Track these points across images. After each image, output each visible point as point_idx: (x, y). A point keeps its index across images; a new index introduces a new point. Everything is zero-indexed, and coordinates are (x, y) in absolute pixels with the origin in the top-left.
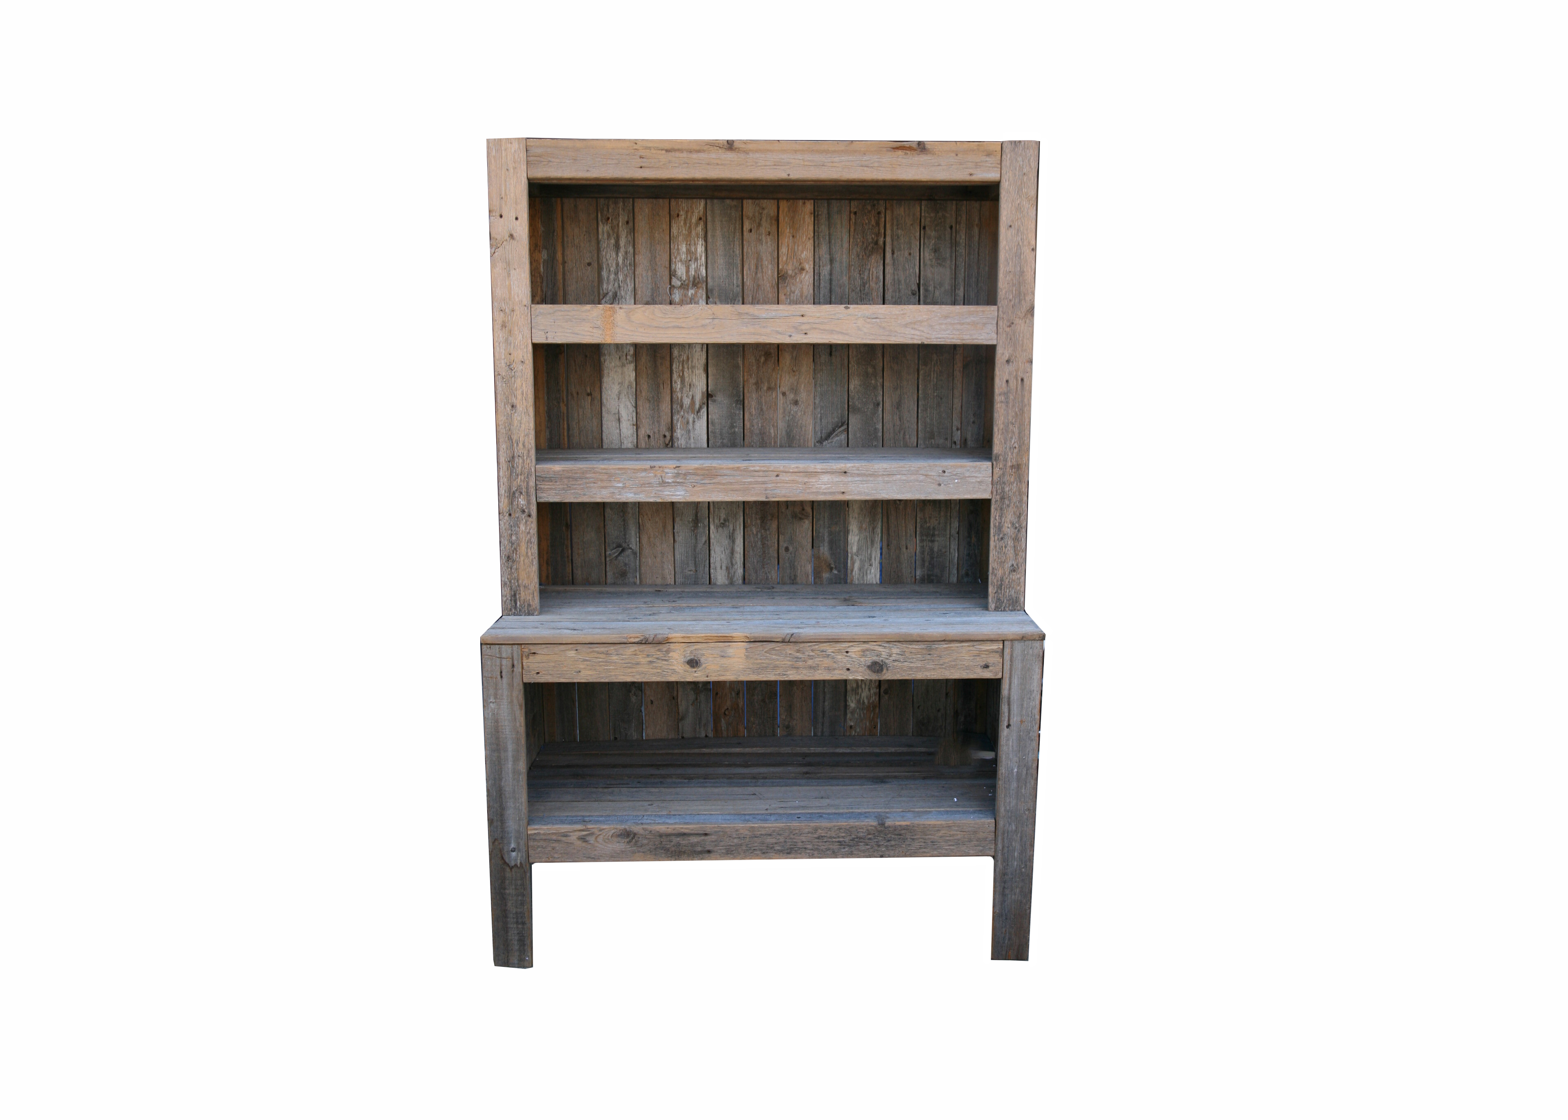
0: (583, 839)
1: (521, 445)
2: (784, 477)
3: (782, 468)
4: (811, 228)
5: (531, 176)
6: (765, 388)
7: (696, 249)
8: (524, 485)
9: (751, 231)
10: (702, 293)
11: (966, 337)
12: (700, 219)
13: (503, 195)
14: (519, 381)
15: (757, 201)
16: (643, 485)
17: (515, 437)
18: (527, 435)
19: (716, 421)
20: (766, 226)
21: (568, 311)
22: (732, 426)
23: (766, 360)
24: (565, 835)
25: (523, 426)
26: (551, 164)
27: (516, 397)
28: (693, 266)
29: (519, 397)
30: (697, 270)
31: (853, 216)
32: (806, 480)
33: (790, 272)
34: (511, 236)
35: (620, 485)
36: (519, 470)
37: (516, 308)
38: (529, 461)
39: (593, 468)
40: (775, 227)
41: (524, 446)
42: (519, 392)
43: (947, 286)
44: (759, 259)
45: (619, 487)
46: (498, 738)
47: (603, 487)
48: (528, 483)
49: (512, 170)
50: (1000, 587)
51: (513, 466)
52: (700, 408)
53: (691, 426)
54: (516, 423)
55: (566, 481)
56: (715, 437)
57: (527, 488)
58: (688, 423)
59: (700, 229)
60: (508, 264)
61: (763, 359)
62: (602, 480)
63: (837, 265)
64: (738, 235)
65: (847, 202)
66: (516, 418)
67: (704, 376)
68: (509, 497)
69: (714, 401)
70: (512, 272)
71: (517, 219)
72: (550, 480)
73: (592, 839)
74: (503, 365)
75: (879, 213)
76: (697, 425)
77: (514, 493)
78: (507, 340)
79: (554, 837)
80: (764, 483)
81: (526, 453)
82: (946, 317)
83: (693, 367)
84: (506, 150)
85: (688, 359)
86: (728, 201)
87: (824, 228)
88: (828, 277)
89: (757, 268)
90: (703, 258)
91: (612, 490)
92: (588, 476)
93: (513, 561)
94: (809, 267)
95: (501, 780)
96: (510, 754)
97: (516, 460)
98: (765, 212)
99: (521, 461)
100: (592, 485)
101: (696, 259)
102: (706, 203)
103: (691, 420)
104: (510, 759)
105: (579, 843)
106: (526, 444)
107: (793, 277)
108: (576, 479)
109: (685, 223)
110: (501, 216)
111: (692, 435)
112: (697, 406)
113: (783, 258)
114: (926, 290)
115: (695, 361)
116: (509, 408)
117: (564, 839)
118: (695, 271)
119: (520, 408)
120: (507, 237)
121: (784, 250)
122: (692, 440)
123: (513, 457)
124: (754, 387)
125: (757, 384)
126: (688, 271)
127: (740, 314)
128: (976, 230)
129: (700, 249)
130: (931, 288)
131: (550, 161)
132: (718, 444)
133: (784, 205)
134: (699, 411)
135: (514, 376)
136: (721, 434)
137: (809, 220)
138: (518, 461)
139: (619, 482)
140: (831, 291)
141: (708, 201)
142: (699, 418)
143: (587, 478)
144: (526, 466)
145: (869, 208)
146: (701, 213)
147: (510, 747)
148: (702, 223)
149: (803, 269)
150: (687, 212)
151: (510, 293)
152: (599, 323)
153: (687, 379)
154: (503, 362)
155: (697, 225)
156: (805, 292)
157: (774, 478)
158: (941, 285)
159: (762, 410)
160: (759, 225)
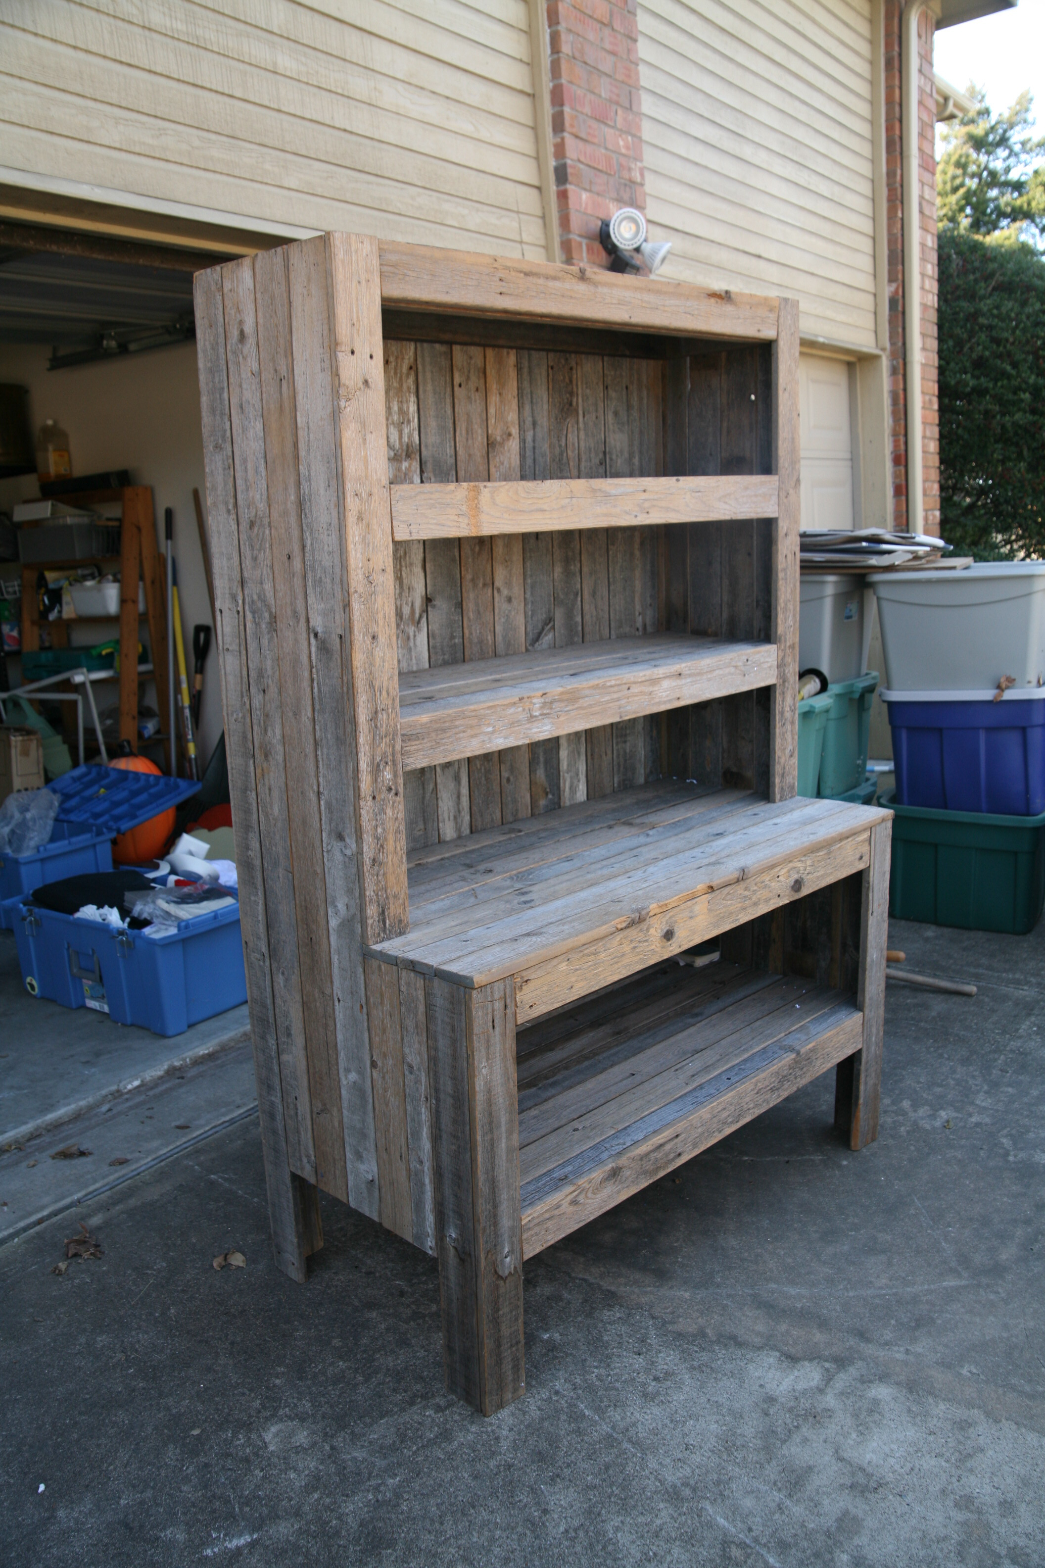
0: (574, 1202)
1: (384, 693)
2: (635, 689)
3: (632, 679)
4: (515, 384)
5: (385, 295)
6: (481, 585)
7: (408, 408)
8: (389, 751)
9: (460, 386)
10: (416, 465)
11: (759, 510)
12: (411, 368)
13: (355, 321)
14: (380, 599)
15: (465, 348)
16: (512, 724)
17: (377, 684)
18: (391, 678)
19: (437, 632)
20: (474, 381)
21: (431, 493)
22: (452, 637)
23: (480, 550)
24: (558, 1207)
25: (386, 664)
26: (407, 278)
27: (377, 623)
28: (406, 431)
29: (381, 623)
30: (410, 436)
31: (550, 371)
32: (651, 689)
33: (498, 438)
34: (366, 382)
35: (490, 729)
36: (383, 730)
37: (375, 491)
38: (394, 715)
39: (463, 712)
40: (482, 381)
41: (388, 694)
42: (380, 616)
43: (626, 455)
44: (469, 422)
45: (488, 733)
46: (490, 1114)
47: (472, 736)
48: (394, 747)
49: (364, 283)
50: (783, 775)
51: (376, 726)
52: (420, 617)
53: (412, 644)
54: (378, 660)
55: (433, 735)
56: (436, 653)
57: (393, 755)
58: (408, 638)
59: (411, 381)
60: (364, 425)
61: (477, 549)
62: (471, 727)
63: (538, 429)
64: (449, 390)
65: (544, 354)
66: (378, 653)
67: (422, 575)
68: (372, 772)
69: (434, 607)
70: (369, 436)
71: (371, 357)
72: (417, 737)
73: (581, 1199)
74: (361, 577)
75: (571, 369)
76: (418, 639)
77: (378, 765)
78: (364, 539)
79: (547, 1215)
80: (618, 699)
81: (390, 702)
82: (746, 488)
83: (411, 564)
84: (356, 252)
85: (405, 554)
86: (437, 346)
87: (526, 384)
88: (531, 444)
89: (467, 433)
90: (416, 420)
91: (482, 738)
92: (457, 723)
93: (380, 864)
94: (515, 431)
95: (493, 1169)
96: (503, 1129)
97: (380, 715)
98: (473, 362)
99: (385, 716)
100: (461, 735)
101: (409, 421)
102: (416, 349)
103: (411, 634)
104: (504, 1135)
105: (572, 1208)
106: (391, 690)
107: (502, 444)
108: (444, 730)
109: (396, 373)
110: (353, 352)
111: (413, 654)
112: (417, 615)
113: (492, 421)
114: (611, 459)
115: (413, 556)
116: (368, 640)
117: (556, 1212)
118: (409, 438)
119: (382, 639)
120: (360, 385)
121: (492, 411)
122: (414, 661)
123: (376, 712)
124: (471, 585)
125: (473, 580)
126: (401, 437)
127: (594, 491)
128: (645, 393)
129: (413, 408)
130: (614, 457)
131: (405, 275)
132: (440, 662)
133: (490, 353)
134: (419, 622)
135: (374, 593)
136: (442, 649)
137: (513, 373)
138: (383, 716)
139: (489, 725)
140: (534, 460)
141: (418, 345)
142: (419, 630)
143: (456, 727)
144: (392, 723)
145: (563, 361)
146: (412, 360)
147: (503, 1119)
148: (413, 373)
149: (510, 435)
150: (397, 358)
151: (366, 468)
152: (464, 508)
153: (405, 581)
154: (360, 572)
155: (408, 375)
156: (513, 465)
157: (626, 692)
158: (622, 452)
159: (479, 613)
160: (468, 378)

----

ASSIGNMENT:
Lay out the data from its start up to and including the line that contains "55: (566, 481)" as a JSON list of strings, one string per line, skipping blank lines and leaving out the pictures.

YOUR RESPONSE:
[
  "Track these points across images. After each image, output each visible point as point_idx: (x, y). A point keeps its index across images; a new index introduces a new point. Everything is zero-indexed, and coordinates are (x, y) in absolute pixels with the origin in the top-left.",
  "0: (583, 839)",
  "1: (521, 445)",
  "2: (784, 477)",
  "3: (782, 468)",
  "4: (811, 228)",
  "5: (531, 176)",
  "6: (765, 388)",
  "7: (696, 249)",
  "8: (524, 485)",
  "9: (751, 231)",
  "10: (702, 293)",
  "11: (966, 337)",
  "12: (700, 219)",
  "13: (503, 195)",
  "14: (519, 381)",
  "15: (757, 201)",
  "16: (643, 485)",
  "17: (515, 437)",
  "18: (527, 435)",
  "19: (716, 421)",
  "20: (766, 226)",
  "21: (568, 311)",
  "22: (732, 426)",
  "23: (766, 360)",
  "24: (565, 835)",
  "25: (523, 426)",
  "26: (551, 164)",
  "27: (516, 397)",
  "28: (693, 266)",
  "29: (519, 397)",
  "30: (697, 270)",
  "31: (853, 216)",
  "32: (806, 480)",
  "33: (790, 272)",
  "34: (511, 236)",
  "35: (620, 485)",
  "36: (519, 470)",
  "37: (516, 308)",
  "38: (529, 461)",
  "39: (593, 468)",
  "40: (775, 227)",
  "41: (524, 446)",
  "42: (519, 392)",
  "43: (947, 286)",
  "44: (759, 259)",
  "45: (619, 487)",
  "46: (498, 738)",
  "47: (603, 487)",
  "48: (528, 483)",
  "49: (512, 170)",
  "50: (1000, 587)",
  "51: (513, 466)",
  "52: (700, 408)",
  "53: (691, 426)",
  "54: (516, 423)",
  "55: (566, 481)"
]